Chris., en effet, avait compris très tôt qu’une caméra pouvait servir à écrire. A quoi pouvait-il servir d’autre, d’ailleurs, ce beau graveur d’images, pour un homme qui avait appris à lire dans les albums illustrés de son enfance ? Dès le début des années 1960, Chris. s’était mis au travail avec des " photos-romans ", montages de photos et de textes lus en voix off : La Jetée (1963) et plus tard, dans une moindre mesure, Si j’avais quatre dromadaires (1966). Puis, à travers films, installations vidéo-multiécrans et autres CD-rom, Chris. s’était peu à peu mué en " écrivain multimédia ". Cette dimension du grand œuvre markerien n’avait pas échappé à Guy Gauthier, auteur récent d’un livre éponyme(**) et présentateur, ce 9 décembre 2001, de la séance au Cinéma des cinéastes.
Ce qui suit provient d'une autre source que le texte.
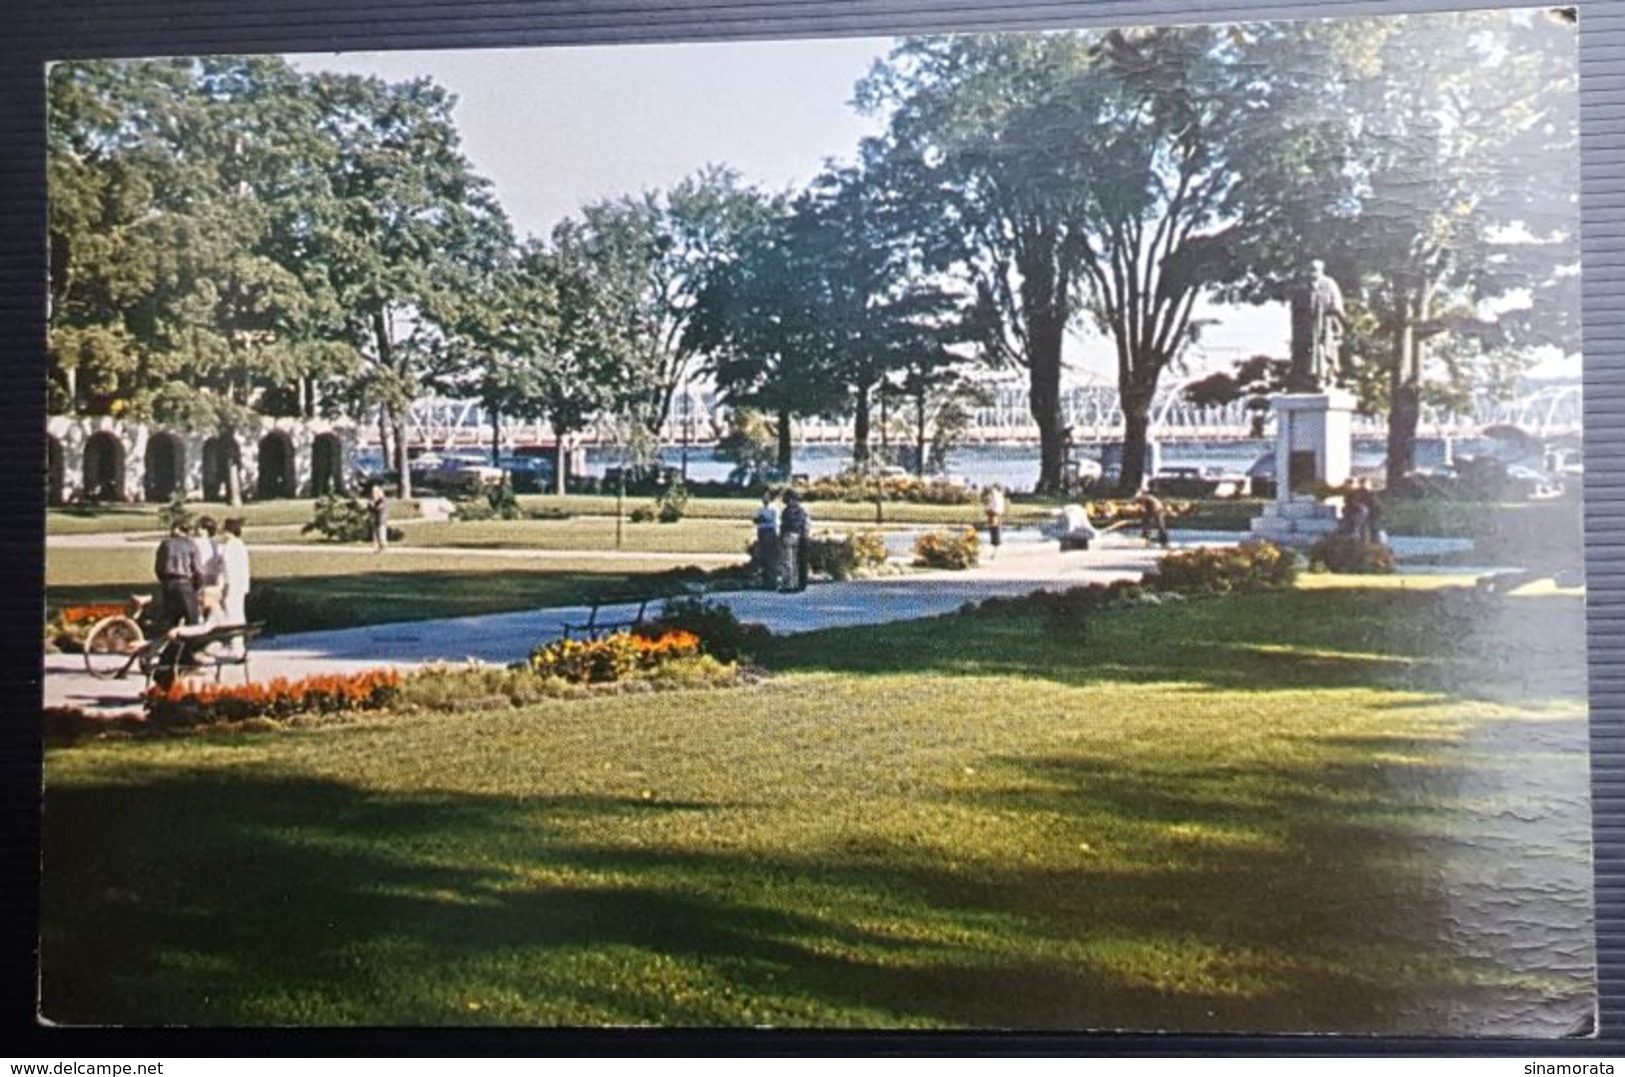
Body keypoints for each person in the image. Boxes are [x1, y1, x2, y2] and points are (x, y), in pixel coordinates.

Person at [153, 519, 203, 629]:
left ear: (176, 529)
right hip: (185, 584)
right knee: (192, 621)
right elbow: (198, 569)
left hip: (168, 584)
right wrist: (197, 586)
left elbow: (158, 567)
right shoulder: (191, 545)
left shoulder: (165, 544)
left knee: (169, 620)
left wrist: (164, 581)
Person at [219, 517, 252, 653]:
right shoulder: (241, 545)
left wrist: (225, 585)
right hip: (241, 585)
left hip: (232, 585)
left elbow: (227, 568)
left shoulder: (229, 547)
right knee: (239, 613)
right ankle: (240, 643)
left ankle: (235, 643)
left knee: (231, 614)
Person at [779, 489, 811, 593]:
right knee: (795, 562)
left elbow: (784, 525)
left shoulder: (787, 511)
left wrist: (780, 536)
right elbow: (805, 525)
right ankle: (796, 584)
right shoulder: (802, 511)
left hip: (788, 535)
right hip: (798, 536)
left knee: (787, 561)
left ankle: (789, 585)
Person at [753, 491, 780, 589]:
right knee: (763, 557)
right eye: (764, 498)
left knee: (771, 558)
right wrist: (759, 519)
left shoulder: (773, 509)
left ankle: (772, 582)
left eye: (767, 498)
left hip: (770, 531)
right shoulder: (759, 509)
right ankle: (765, 581)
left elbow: (772, 520)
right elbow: (755, 520)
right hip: (761, 532)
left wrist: (763, 519)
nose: (765, 500)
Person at [192, 515, 225, 591]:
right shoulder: (215, 543)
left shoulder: (195, 542)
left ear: (205, 529)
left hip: (201, 573)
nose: (196, 529)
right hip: (213, 573)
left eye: (199, 527)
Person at [982, 484, 1007, 559]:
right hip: (996, 515)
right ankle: (994, 552)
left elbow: (992, 506)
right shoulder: (998, 495)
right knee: (995, 532)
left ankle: (995, 553)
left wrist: (987, 510)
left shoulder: (995, 495)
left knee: (995, 533)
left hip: (994, 515)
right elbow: (996, 506)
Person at [367, 485, 389, 552]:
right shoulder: (371, 499)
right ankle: (376, 547)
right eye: (373, 492)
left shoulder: (383, 500)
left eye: (376, 492)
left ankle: (383, 547)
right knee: (375, 535)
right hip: (374, 519)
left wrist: (374, 505)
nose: (374, 493)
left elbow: (380, 508)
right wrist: (371, 504)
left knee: (382, 534)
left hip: (381, 520)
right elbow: (369, 508)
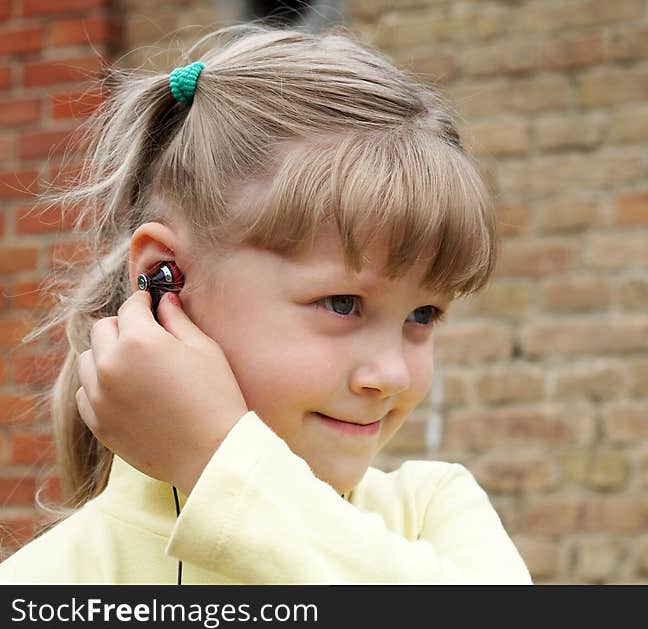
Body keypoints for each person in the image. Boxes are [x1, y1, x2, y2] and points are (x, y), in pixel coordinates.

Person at [0, 22, 532, 584]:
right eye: (343, 303)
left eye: (422, 315)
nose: (391, 374)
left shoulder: (434, 515)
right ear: (165, 277)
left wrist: (220, 462)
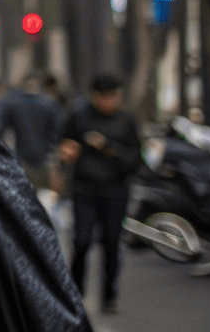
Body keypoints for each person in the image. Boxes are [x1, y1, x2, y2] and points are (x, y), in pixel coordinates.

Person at [59, 72, 140, 314]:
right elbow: (64, 144)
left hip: (115, 190)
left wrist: (108, 148)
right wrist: (67, 153)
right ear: (93, 97)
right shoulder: (78, 117)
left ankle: (109, 296)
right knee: (81, 242)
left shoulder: (126, 121)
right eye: (102, 98)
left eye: (111, 97)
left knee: (111, 245)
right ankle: (75, 294)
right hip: (84, 188)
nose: (107, 102)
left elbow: (135, 159)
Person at [0, 72, 65, 190]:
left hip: (21, 160)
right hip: (46, 160)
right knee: (48, 200)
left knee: (24, 199)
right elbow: (60, 133)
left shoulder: (11, 102)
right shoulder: (49, 103)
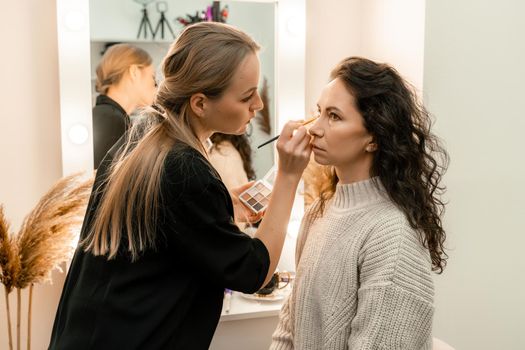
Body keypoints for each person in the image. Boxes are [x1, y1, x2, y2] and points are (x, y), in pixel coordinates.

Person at [49, 22, 312, 350]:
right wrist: (288, 176)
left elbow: (162, 222)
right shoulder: (184, 169)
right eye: (246, 96)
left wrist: (222, 205)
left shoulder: (145, 138)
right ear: (200, 103)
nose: (257, 104)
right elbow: (253, 271)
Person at [270, 57, 449, 350]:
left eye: (334, 116)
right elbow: (289, 329)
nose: (314, 128)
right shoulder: (319, 212)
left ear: (374, 139)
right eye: (319, 112)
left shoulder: (391, 237)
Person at [92, 43, 157, 169]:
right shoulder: (111, 120)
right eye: (153, 77)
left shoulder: (109, 116)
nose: (156, 85)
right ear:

Qu’a pu dire Guy Gauthier, exégète pour un soir de cet ultime épître selon Saint-Chris. ? Guère davantage qu’il n’a pu exposer dans son ouvrage, au demeurant bel effort de recensement des sources d’inspiration et des idées qui ont un jour traversé le vieux sage Une série de remarques, de commentaires - le mot, dans le lexique de Marker, n’a rien de péjoratif : l’auteur avait intitulé ainsi les deux recueils de textes acompagnant en bande sonore nombre de ses films et parus au Seuil, respectivement, en 1961 et 1967. Mais rien de bien décisif pour nous aider à pénétrer plus avant ces images qui nous avaient parlé de manière à la fois si distante et pourtant si intîme. Juste une réflexion de synthèse, au dernier chapitre, sur " l’espace et le temps [rien que ça !] " chez Marker, " réconciliés dans un ’’présent de l’éternité’’ ".